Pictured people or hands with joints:

========

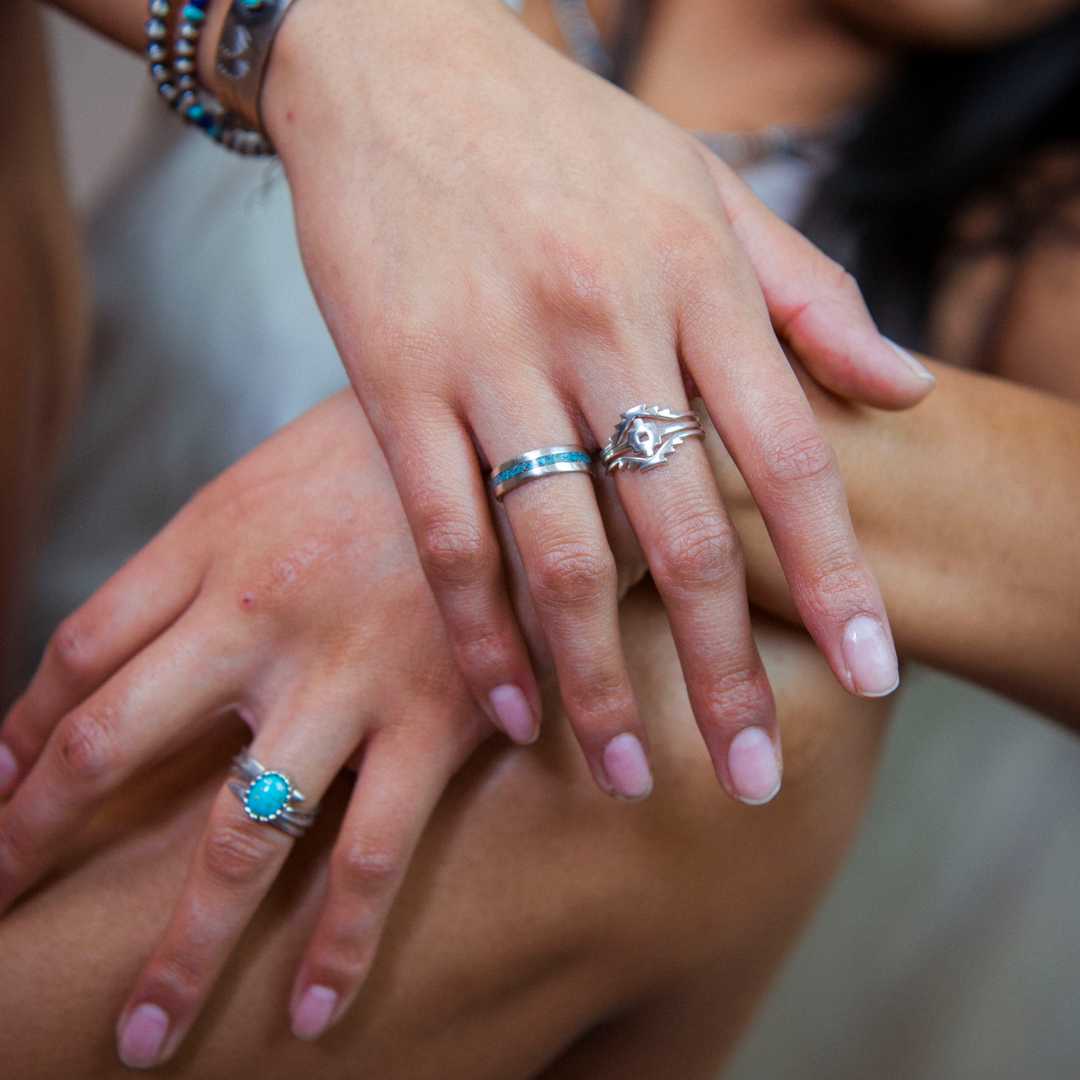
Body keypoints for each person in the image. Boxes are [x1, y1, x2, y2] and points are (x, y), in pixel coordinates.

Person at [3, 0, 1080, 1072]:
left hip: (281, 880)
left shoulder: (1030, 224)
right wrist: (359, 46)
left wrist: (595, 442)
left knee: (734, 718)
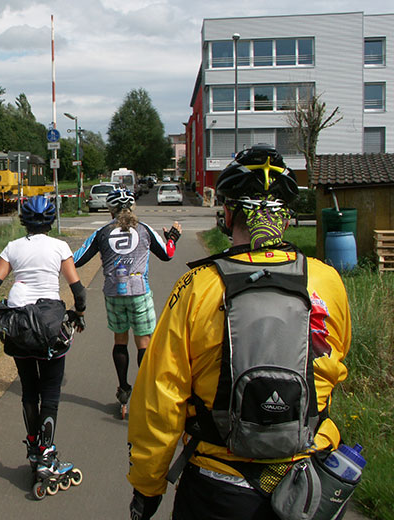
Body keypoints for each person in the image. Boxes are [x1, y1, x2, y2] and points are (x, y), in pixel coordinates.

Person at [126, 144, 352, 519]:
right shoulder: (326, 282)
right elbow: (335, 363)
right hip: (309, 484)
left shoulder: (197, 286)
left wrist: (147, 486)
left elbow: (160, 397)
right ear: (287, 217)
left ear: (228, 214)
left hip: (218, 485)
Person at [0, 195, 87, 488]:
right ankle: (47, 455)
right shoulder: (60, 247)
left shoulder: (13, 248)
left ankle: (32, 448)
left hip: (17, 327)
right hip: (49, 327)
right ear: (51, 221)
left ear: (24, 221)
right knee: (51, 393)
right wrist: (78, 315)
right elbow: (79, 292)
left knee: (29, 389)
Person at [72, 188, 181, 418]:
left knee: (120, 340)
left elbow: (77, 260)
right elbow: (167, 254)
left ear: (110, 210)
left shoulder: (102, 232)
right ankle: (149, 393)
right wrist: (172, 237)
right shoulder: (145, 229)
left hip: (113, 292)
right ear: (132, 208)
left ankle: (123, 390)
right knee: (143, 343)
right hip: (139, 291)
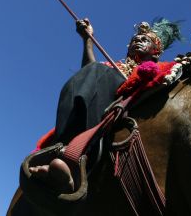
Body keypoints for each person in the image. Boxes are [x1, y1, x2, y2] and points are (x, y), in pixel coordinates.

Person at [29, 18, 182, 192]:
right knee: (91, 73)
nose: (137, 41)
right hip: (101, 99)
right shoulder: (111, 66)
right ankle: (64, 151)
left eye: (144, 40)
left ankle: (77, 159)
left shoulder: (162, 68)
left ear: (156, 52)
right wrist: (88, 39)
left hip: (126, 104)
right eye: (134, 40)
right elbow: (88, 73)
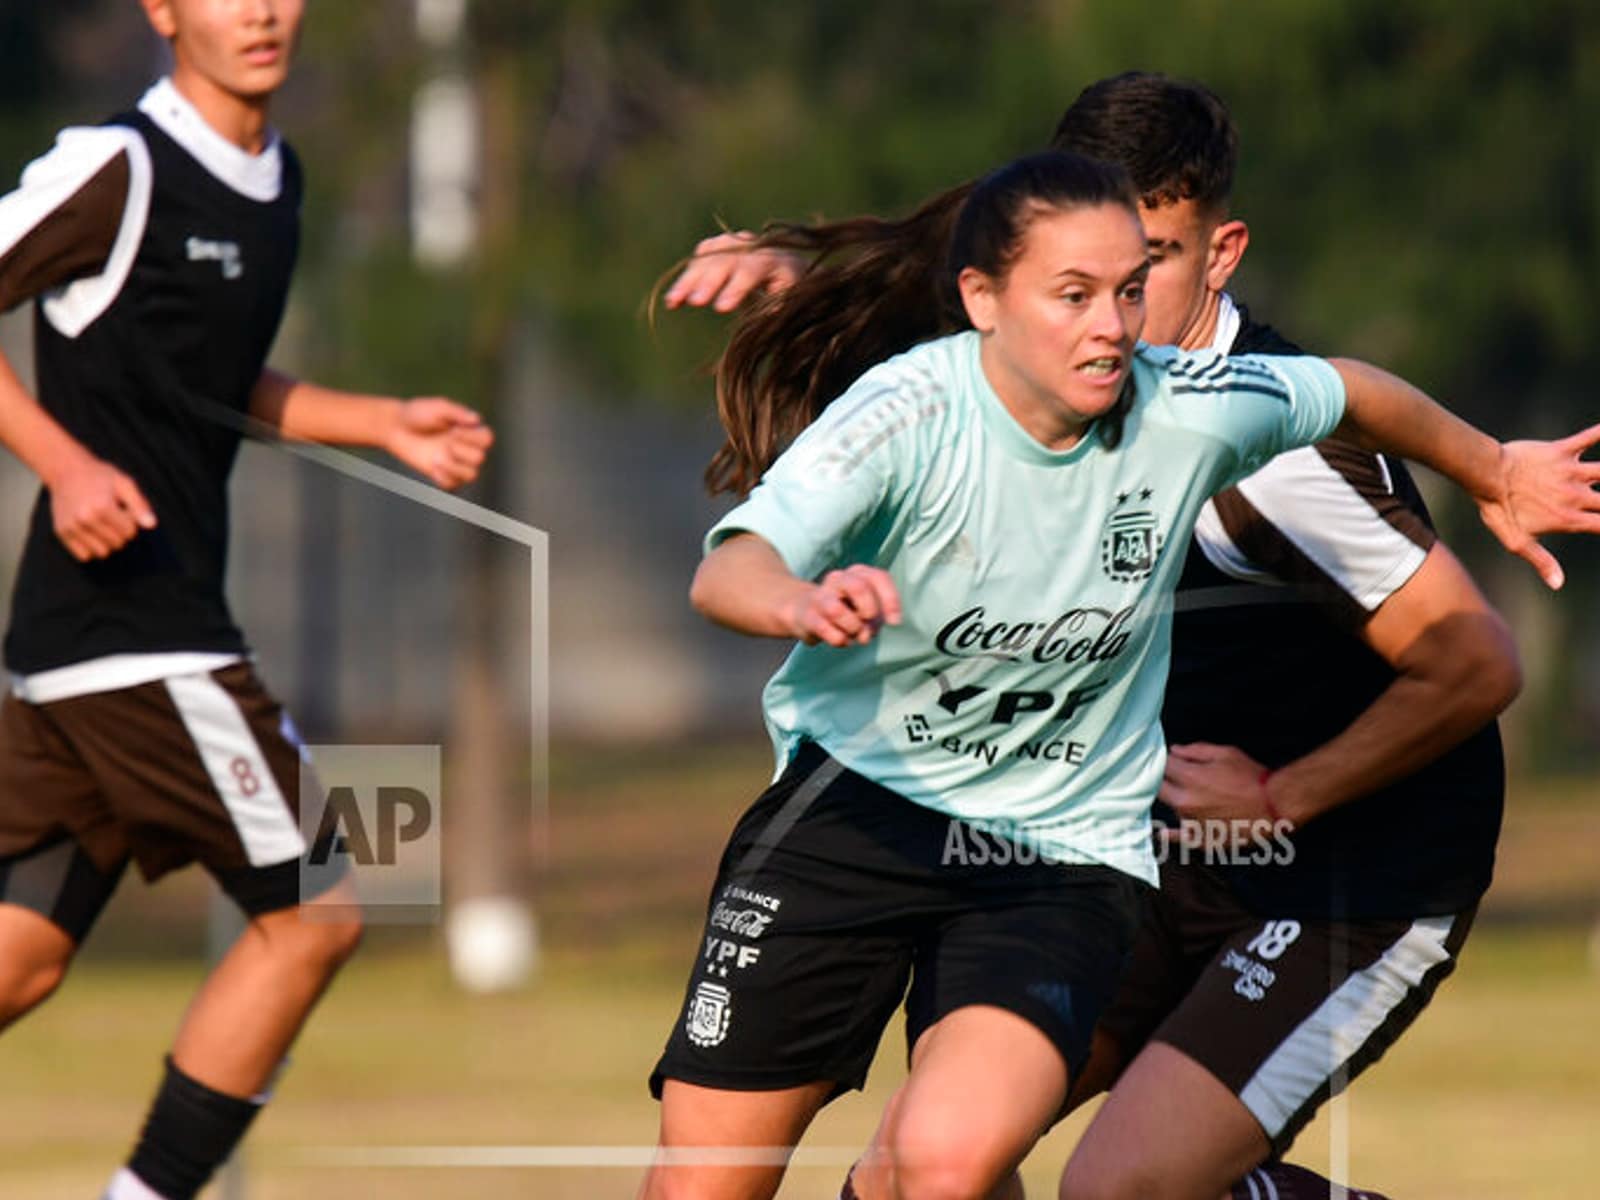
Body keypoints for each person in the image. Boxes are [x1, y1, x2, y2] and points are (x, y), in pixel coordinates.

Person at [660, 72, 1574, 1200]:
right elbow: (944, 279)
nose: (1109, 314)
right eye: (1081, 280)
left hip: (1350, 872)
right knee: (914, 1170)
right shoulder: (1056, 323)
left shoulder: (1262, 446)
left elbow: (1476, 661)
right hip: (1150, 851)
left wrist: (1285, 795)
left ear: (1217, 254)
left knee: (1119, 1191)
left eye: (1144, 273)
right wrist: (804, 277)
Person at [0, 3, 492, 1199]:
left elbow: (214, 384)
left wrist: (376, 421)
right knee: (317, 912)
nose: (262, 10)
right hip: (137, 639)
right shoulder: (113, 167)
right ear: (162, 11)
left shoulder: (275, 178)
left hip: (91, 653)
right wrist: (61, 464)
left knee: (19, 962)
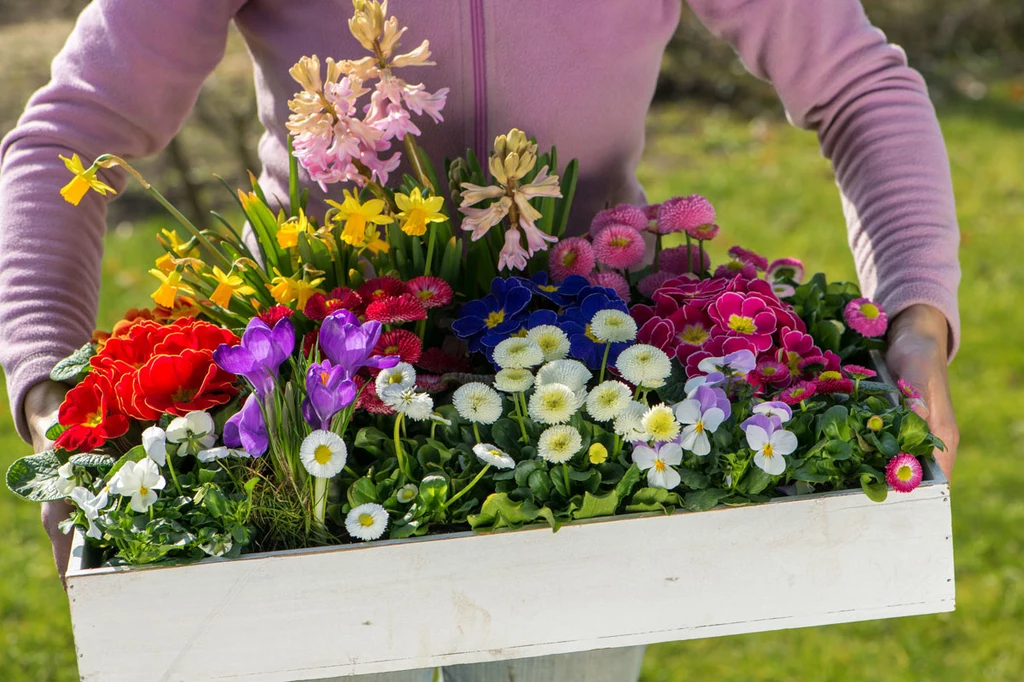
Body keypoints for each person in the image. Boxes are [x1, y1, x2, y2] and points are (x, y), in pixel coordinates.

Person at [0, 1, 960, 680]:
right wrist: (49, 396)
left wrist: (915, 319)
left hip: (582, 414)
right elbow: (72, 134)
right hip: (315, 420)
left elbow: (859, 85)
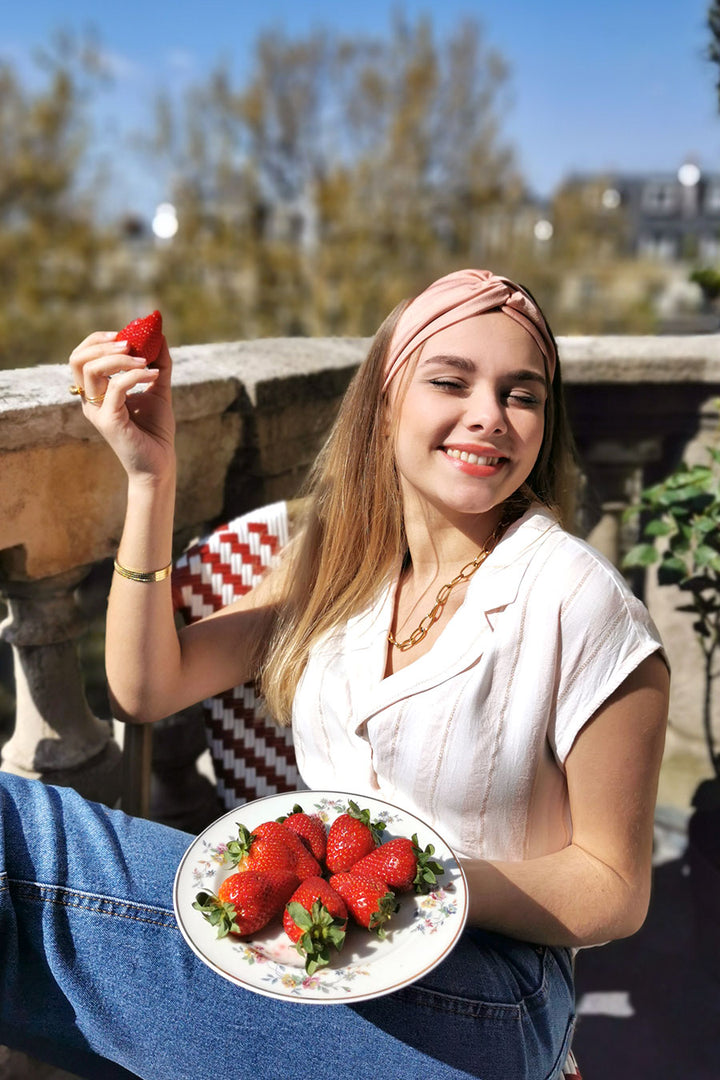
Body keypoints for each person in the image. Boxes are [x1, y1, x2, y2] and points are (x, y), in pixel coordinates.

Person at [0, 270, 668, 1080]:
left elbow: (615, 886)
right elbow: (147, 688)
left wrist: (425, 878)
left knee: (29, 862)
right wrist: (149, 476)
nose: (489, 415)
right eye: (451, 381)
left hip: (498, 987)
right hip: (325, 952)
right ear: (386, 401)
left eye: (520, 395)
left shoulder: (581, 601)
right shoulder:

========

Your answer must be the lines from the opening line of the entries through the line holding "left ear: (228, 214)", written out exactly and without any picture.

Body keypoints for each person in the image. Boxes are [x1, y1, x2, y2] and points are (x, y), in pixel coordinates.

Person at [3, 0, 1080, 1072]:
left hip: (281, 880)
left shoulder: (1030, 224)
right wrist: (359, 46)
left wrist: (595, 442)
left knee: (734, 718)
Body keypoints for each person in the image. Boxes are [x1, y1, x2, y2] and points are (x, y), in pixel coordinates.

Person at [126, 144, 352, 519]:
right shoulder: (326, 282)
right elbow: (335, 363)
right hip: (309, 484)
left shoulder: (197, 286)
left wrist: (147, 486)
left elbow: (160, 397)
right ear: (287, 217)
left ear: (228, 214)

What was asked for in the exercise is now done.